Monday, 29 November 2010

Short of Line, Length, Sleep

It's 5:07 on a Monday morning, and here I am engrossed in a game of cricket.

Cricket.

It's amazing what the prospect of hammering the Aussies at <insert sport here> on their own turf will do to your sleeping patterns.

Wake me up when it's Adelaide, K?

Wednesday, 24 November 2010

Milton Keynes' Tartan Army

Milton Keynes at last has a motoring claim to fame that doesn't involve roundabouts.

OK, one roundabout, but as it's in Monaco, we'll let them off on that one.

Yes, Red Bull Racing, Formula One constructor's champions, are based in the south of my fair city, in a large factory (with obligatory "NOTICE US" scarlet bovine paint job). And yet they decide to be registered to Austria, meaning it's not God Save The Queen, but Land Der Berge that play's after the driver's national anthem - a Teutonic double-whammy if Vettel wins.

And yet...it gets me hankering for old days.

You see, it never used to be so damned corporate. Back in 1997, Paul Stewart and his father John (or "Jackie", as everyone insists on calling him. It's a Scottish thing) entered the world of Formula One.

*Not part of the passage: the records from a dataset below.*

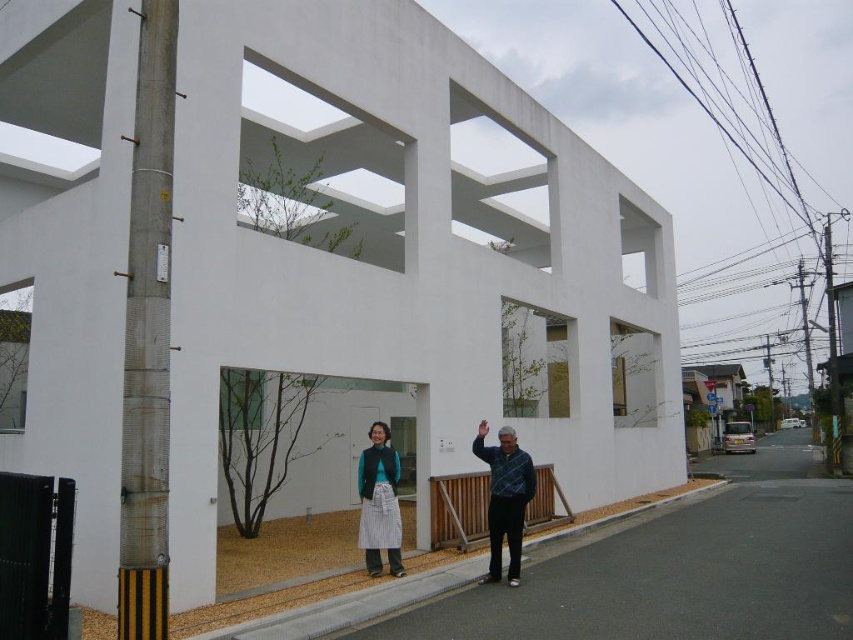
Who is higher up, blue plaid shirt at lower right or striped fabric skirt at center?

Positioned higher is blue plaid shirt at lower right.

Does point (527, 484) come in front of point (363, 500)?

That is True.

This screenshot has width=853, height=640. In order to click on blue plaid shirt at lower right in this screenshot , I will do `click(505, 499)`.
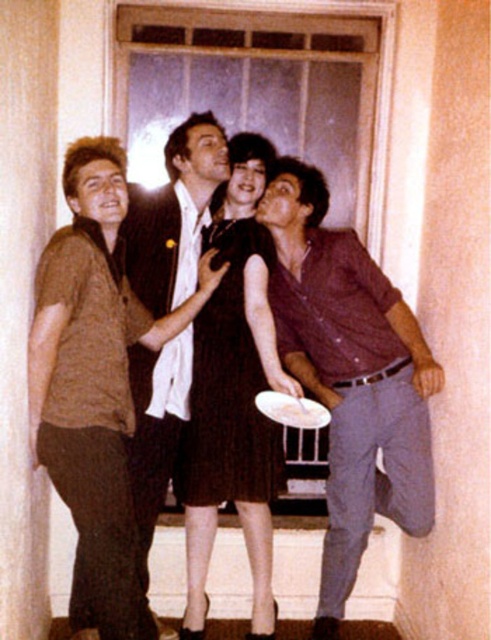
Question: Which point is farther from the camera taking this photo?

Choices:
 (A) (279, 419)
 (B) (183, 483)
 (C) (144, 612)
 (D) (401, 464)

Answer: (B)

Question: Which object is positioned closest to the white glossy platter at center?

Choices:
 (A) matte black dress at center
 (B) purple cotton vest at right

Answer: (B)

Question: Among these objects, which one is nearest to the camera?

Choices:
 (A) purple cotton vest at right
 (B) white glossy platter at center

Answer: (B)

Question: Is matte black dress at center thinner than white glossy platter at center?

Choices:
 (A) yes
 (B) no

Answer: (B)

Question: Does dark brown dress at center have a smaller size compared to white glossy platter at center?

Choices:
 (A) yes
 (B) no

Answer: (B)

Question: Can you confirm if purple cotton vest at right is positioned above white glossy platter at center?

Choices:
 (A) no
 (B) yes

Answer: (B)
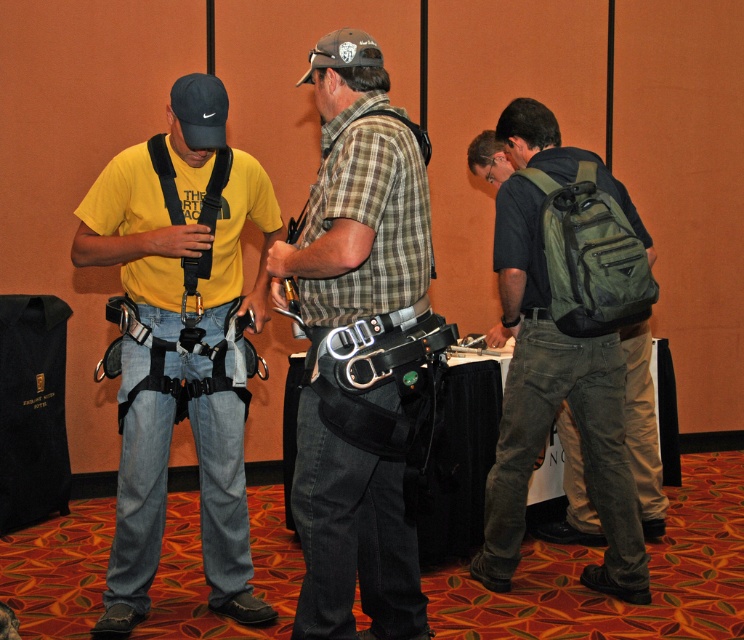
Which is more to the right, matte black harness at center or green canvas backpack at right?

From the viewer's perspective, green canvas backpack at right appears more on the right side.

In the scene shown: Is matte black harness at center smaller than green canvas backpack at right?

Actually, matte black harness at center might be larger than green canvas backpack at right.

Between point (224, 260) and point (635, 524), which one is positioned in front?

Point (224, 260)

I want to click on matte black harness at center, so click(x=182, y=339).

Is plaid fabric shirt at center to the right of green canvas backpack at right from the viewer's perspective?

In fact, plaid fabric shirt at center is to the left of green canvas backpack at right.

Does point (381, 333) come behind point (496, 506)?

No, it is not.

Which is behind, point (400, 236) or point (597, 358)?

The point (597, 358) is behind.

Where is `plaid fabric shirt at center`? This screenshot has height=640, width=744. plaid fabric shirt at center is located at coordinates (336, 360).

Can you confirm if matte black harness at center is positioned to the left of plaid fabric shirt at center?

Indeed, matte black harness at center is positioned on the left side of plaid fabric shirt at center.

Is matte black harness at center thinner than plaid fabric shirt at center?

In fact, matte black harness at center might be wider than plaid fabric shirt at center.

Identify the location of matte black harness at center. (182, 339).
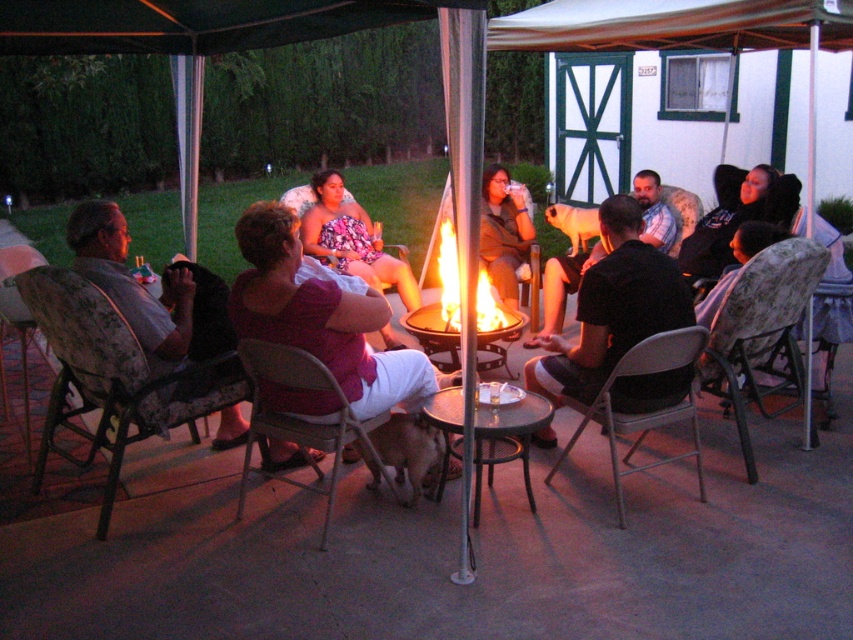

They got Ford as a works engine supplier, HSBC as a title sponsor - hell, they even got Rubens Barrichello as lead driver. The car, with its clean white lines and understated tartan motif looked the part, and was on a par with the Benettons in terms of speed.

It had just one tiny problem: it was as fragile as a porcelain kitten.

Chances are, when you saw a Stewart overtaking someone, you'd see it belching smoke and flames within five laps.

And yet, we cheered on Jackie's boys, willing them to do well, buoyed by a single podium in Monte Carlo in 1997. Even the realisation Jan Magnussen drives like your nan, that Jos Verstappen drives like the walking ATM that he is, that there is seemingly no limit to the ways that tiny screws and rubber O-rings can really screw up a V10 engine, we held hope.

And then, one wet day in Autumn 1999, Johnny Herbert went and won us a Grand Prix.

About two weeks after Jackie Stewart sold the team to Ford.

In the words of James May: "Oh, cock."

Sunday, 21 November 2010

Down The Tube

Well, that was depressing. Once again, my beloved Arsenal have shown they are most spectacularly capable of snatching defeat from the jaws of victory.

And against Spurs, no less. Herbert Chapman would have had kittens.

It seems that Arsenal's time at the Emirates has been a curse (if you live in North London, and know of a former worker at the Ashburton Grove industrial park with a Tottenham shirt and working knowledge of voodoo, please let me know). Time was, at Highbury, you'd get off the tube at Finsbury Park station - despite the fact that Arsenal tube station was opposite the North Bank - and join 30,000 others descending upon Gillespie Road or Avenell Road, bringing the whole of N5 into a red and white standstill.

Nowadays, of course, where you get off the tube depends largely on where you're sitting, thanks to the fact that Arsenal have built the new ground smack dab at the halfway point between Arsenal and Holloway Road stations. They even had the foresight to build it right next to Drayton Park (which, according to the 1970's era London Game, I long to discover) - and, of course, Drayton Park is now closed on matchdays.

If it wasn't so damned stupid, it'd be hilarious. Much like Fabianski's goalkeeping...speaking of which, I have a suggestion for Ol' Flappy-Hands. Take the Picadilly Line. Keep going until you reach Heathrow. Get plane. Don't come back.